Le loup, la chèvre et les sept biquets

 

 

 

    Il était une fois une chèvre blanche appelée Biquette qui, avant de se rendre au village pour faire ses achats, recommanda bien à ses sept biquets de n’ouvrir la porte à personne durant son absence.
    Les sept biquets étaient très obéissants. Ils mirent le gros verrou dès que leur maman fut sortie et, par la fenêtre, ils la regardèrent s’éloigner.

 

 

    Le loup, caché dans un fourré, avait tout entendu. Il regarda passer la chèvre non loin de lui mais il ne voulut pas l’attaquer car il la trouvait trop coriace.
    « La chair fraîche de ses petits doit être bien meilleure ! » pensa-t-il.
    Après quelques instants, le loup se rendit au chalet de Biquette : « Ouvrez, mes petits !» cria-t-il.
    « Non ! Vous n’êtes pas notre maman ! Vous avez une bien trop grosse voix ! » répondirent les sept biquets.
    Alors, le loup rusé s’en alla chercher du miel pour adoucir sa voix.

 

 

    Peu de temps après, il revint et imita parfaitement la voix de Biquette.
    Les chevreaux s’apprêtaient à ouvrir quand l’un d’eux remarqua une grosse patte noire sous la porte et la montra à ses frères.
    « Allez-vous-en ! » hurlèrent alors les biquets. « Notre maman n’a pas de pattes noires comme les vôtres ! »

 

 

    « Décidemment, ils sont très intelligents, ces petits ! » pensa le loup.
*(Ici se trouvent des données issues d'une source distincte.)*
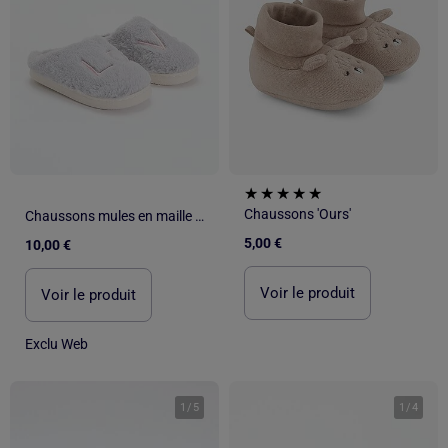
Chaussons 'Ours'
Chaussons mules en maille peluche
5,00 €
10,00 €
Voir le produit
Voir le produit
Exclu Web
1
/
5
1
/
4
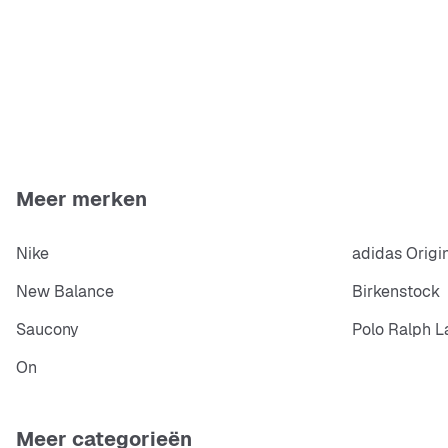
Meer merken
Nike
adidas Origi
New Balance
Birkenstock
Saucony
Polo Ralph L
On
Meer categorieën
Mais il lui vint une idée et en toute hâte, il se rendit à la boulangerie.
    Il trempa une patte dans la farine, puis s’empressa de revenir au chalet.
    « Ouvrez, mes petits ! » dit-il en prenant bien soin de passer la patte blanche sous la porte.

 

 

    Cette fois, les biquets n’hésitèrent plus ! C’était la voix de leur maman, la couleur de son pelage et ils ouvrirent grand la porte.

 

    Horreur ! D’un bond, le loup fut dans la pièce.
    Les petits biquets, affolés, tentèrent de se cacher dans le meuble, sous la table et dans le poêle en fonte.
    Hélas ! Le loup les avait vus. Il les sortit un à un de leur cachette et les dévora.
    Après avoir mangé six chevreaux, il se sentit repu et quitta le chalet sans s’apercevoir que le septième biquet s’était caché dans la grande horloge.

 

    Lorsqu’elle revint du village, Biquette découvrit un épouvantable désordre dans le chalet et pas la moindre trace de ses enfants. Soudain, il lui sembla entendre un bêlement venant de l’horloge.
    Oui ! C’était bien un de ses chers petits ! Celui-ci lui conta leur mésaventure et Biquette se rendit immédiatement à la rivière, car elle savait qu’après avoir tant mangé, le loup y viendrait pour se désaltérer.
    D’un coup de ciseaux, la chèvre ouvrit le ventre du loup et récupéra ses enfants qu’elle embrassa tendrement.
    Et depuis ce jour, plus un seul loup n’osa s’attaquer aux petits de la vaillante Biquette.